■ YOUR OBJECTIVE ■
Copy out the records without changes from the line that contains "common name: Trumpet-creeper" through the last line of the records, including both of those lines.

START

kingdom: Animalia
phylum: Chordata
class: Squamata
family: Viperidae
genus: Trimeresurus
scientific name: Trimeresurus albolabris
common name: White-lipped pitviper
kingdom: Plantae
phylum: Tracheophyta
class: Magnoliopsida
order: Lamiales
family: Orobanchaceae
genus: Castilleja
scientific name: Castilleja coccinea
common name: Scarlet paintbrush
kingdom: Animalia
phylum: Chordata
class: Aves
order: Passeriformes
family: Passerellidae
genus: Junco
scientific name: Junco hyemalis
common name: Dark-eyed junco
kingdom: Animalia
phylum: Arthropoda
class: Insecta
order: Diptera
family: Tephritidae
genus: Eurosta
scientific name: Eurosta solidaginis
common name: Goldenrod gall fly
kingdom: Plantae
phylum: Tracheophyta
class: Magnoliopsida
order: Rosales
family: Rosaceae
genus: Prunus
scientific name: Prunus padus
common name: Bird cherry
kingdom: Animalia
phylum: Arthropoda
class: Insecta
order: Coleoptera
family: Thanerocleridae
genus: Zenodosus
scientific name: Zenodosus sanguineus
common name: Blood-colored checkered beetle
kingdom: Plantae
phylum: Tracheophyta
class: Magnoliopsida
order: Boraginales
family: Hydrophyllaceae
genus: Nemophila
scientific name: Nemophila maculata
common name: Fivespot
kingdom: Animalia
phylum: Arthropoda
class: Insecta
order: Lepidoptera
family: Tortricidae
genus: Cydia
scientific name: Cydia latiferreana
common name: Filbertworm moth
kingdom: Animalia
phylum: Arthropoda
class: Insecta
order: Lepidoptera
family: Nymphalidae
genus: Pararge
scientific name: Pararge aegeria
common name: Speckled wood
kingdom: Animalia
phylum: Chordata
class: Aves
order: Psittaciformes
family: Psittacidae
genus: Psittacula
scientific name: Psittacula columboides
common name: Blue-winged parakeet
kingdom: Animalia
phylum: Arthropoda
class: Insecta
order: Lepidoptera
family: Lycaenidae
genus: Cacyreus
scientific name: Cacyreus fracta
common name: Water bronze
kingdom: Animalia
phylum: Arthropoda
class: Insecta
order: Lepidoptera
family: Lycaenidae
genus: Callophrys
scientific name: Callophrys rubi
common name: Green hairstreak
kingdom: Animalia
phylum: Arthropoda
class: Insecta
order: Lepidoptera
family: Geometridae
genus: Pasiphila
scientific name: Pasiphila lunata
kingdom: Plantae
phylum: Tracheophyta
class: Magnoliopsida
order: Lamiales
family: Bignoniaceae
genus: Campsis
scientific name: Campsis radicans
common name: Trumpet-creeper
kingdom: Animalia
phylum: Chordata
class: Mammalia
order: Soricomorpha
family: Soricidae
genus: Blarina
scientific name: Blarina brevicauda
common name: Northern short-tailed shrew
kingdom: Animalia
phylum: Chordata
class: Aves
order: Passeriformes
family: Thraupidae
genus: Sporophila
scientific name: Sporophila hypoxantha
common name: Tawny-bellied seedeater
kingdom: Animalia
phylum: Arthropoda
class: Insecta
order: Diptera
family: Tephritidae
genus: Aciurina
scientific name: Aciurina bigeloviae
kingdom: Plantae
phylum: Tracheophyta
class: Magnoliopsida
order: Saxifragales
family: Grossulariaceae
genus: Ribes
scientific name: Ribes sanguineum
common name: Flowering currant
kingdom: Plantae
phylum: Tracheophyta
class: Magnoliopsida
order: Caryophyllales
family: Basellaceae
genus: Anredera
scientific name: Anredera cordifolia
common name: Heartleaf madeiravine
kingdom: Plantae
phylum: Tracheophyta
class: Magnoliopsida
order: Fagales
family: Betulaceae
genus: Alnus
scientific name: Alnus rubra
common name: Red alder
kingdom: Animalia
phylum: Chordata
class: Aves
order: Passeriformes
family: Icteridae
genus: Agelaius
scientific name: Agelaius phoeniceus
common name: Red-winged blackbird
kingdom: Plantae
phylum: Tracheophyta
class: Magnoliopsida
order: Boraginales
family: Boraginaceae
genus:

END

■ EXERCISE ANSWER ■
common name: Trumpet-creeper
kingdom: Animalia
phylum: Chordata
class: Mammalia
order: Soricomorpha
family: Soricidae
genus: Blarina
scientific name: Blarina brevicauda
common name: Northern short-tailed shrew
kingdom: Animalia
phylum: Chordata
class: Aves
order: Passeriformes
family: Thraupidae
genus: Sporophila
scientific name: Sporophila hypoxantha
common name: Tawny-bellied seedeater
kingdom: Animalia
phylum: Arthropoda
class: Insecta
order: Diptera
family: Tephritidae
genus: Aciurina
scientific name: Aciurina bigeloviae
kingdom: Plantae
phylum: Tracheophyta
class: Magnoliopsida
order: Saxifragales
family: Grossulariaceae
genus: Ribes
scientific name: Ribes sanguineum
common name: Flowering currant
kingdom: Plantae
phylum: Tracheophyta
class: Magnoliopsida
order: Caryophyllales
family: Basellaceae
genus: Anredera
scientific name: Anredera cordifolia
common name: Heartleaf madeiravine
kingdom: Plantae
phylum: Tracheophyta
class: Magnoliopsida
order: Fagales
family: Betulaceae
genus: Alnus
scientific name: Alnus rubra
common name: Red alder
kingdom: Animalia
phylum: Chordata
class: Aves
order: Passeriformes
family: Icteridae
genus: Agelaius
scientific name: Agelaius phoeniceus
common name: Red-winged blackbird
kingdom: Plantae
phylum: Tracheophyta
class: Magnoliopsida
order: Boraginales
family: Boraginaceae
genus:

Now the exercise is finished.